Three federal agencies share oversight of GMO crops under the Coordinated Framework for the Regulation of Biotechnology, established in 1986. The USDA’s Animal and Plant Health Inspection Service evaluates whether a new GMO plant could harm other plants or become an agricultural pest. The EPA regulates any pest-fighting substances the plant produces internally (like the Bt protein), as well as all pesticides used on both GMO and non-GMO crops. The FDA ensures that GMO foods meet the same safety standards as conventional foods for both human and animal consumption.
This means a single Bt corn variety, for example, goes through review by all three agencies before it reaches a farmer’s field. The USDA checks its potential impact on agriculture, the EPA evaluates the insecticidal protein it produces, and the FDA assesses whether the harvested grain is safe to eat.
Gene Editing vs. Traditional GMOs
A newer technology called CRISPR is reshaping the conversation about genetic modification in agriculture. Traditional genetic engineering inserts a gene from a different species into a crop’s genome. CRISPR works differently: it can make small, precise changes to a plant’s existing genes without adding any foreign DNA. Think of it as editing a sentence in a book rather than pasting in a paragraph from a different book.
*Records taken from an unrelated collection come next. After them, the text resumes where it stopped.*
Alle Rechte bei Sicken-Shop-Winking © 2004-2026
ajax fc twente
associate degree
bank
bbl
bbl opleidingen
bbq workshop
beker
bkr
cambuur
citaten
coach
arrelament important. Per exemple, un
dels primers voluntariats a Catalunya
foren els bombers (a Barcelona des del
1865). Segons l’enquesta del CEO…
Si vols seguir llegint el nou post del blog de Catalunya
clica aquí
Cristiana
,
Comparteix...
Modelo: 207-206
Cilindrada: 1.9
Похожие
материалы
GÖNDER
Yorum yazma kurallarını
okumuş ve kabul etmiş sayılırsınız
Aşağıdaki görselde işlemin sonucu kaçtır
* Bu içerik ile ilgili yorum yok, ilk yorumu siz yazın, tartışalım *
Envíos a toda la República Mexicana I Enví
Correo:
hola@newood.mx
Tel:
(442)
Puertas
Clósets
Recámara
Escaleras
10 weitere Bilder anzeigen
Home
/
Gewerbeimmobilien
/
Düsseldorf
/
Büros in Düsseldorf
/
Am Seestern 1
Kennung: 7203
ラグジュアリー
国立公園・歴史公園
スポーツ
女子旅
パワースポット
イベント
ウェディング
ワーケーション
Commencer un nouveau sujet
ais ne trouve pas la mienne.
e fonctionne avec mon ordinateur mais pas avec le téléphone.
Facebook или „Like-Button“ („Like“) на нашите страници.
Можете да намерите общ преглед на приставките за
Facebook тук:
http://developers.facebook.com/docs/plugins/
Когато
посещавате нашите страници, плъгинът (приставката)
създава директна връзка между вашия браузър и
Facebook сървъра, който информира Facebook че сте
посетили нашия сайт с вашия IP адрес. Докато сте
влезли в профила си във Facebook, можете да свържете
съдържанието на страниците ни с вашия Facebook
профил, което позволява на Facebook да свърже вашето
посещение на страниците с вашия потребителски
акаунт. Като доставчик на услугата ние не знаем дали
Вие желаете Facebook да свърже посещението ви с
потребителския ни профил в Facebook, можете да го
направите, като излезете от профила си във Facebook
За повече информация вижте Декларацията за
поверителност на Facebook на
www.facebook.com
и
This distinction matters for regulation. In the United States, the USDA has decided that CRISPR-edited crops with no foreign DNA are not regulated as GMOs, since the resulting plants could theoretically have developed the same changes through natural mutation. The European Union takes the opposite approach, treating all gene-edited crops as GMOs regardless of whether foreign DNA is involved. When CRISPR is used to insert a large gene from another species, however, the result is regulated as a GMO everywhere.
The practical difference is significant. A CRISPR-edited crop that simply tweaks an existing gene for better drought tolerance can reach the market in the U.S. without the years-long regulatory process that traditional GMOs require. This has opened the door for smaller companies and public universities to develop improved crop varieties, a space that has historically been dominated by a handful of large corporations because of the cost of regulatory approval.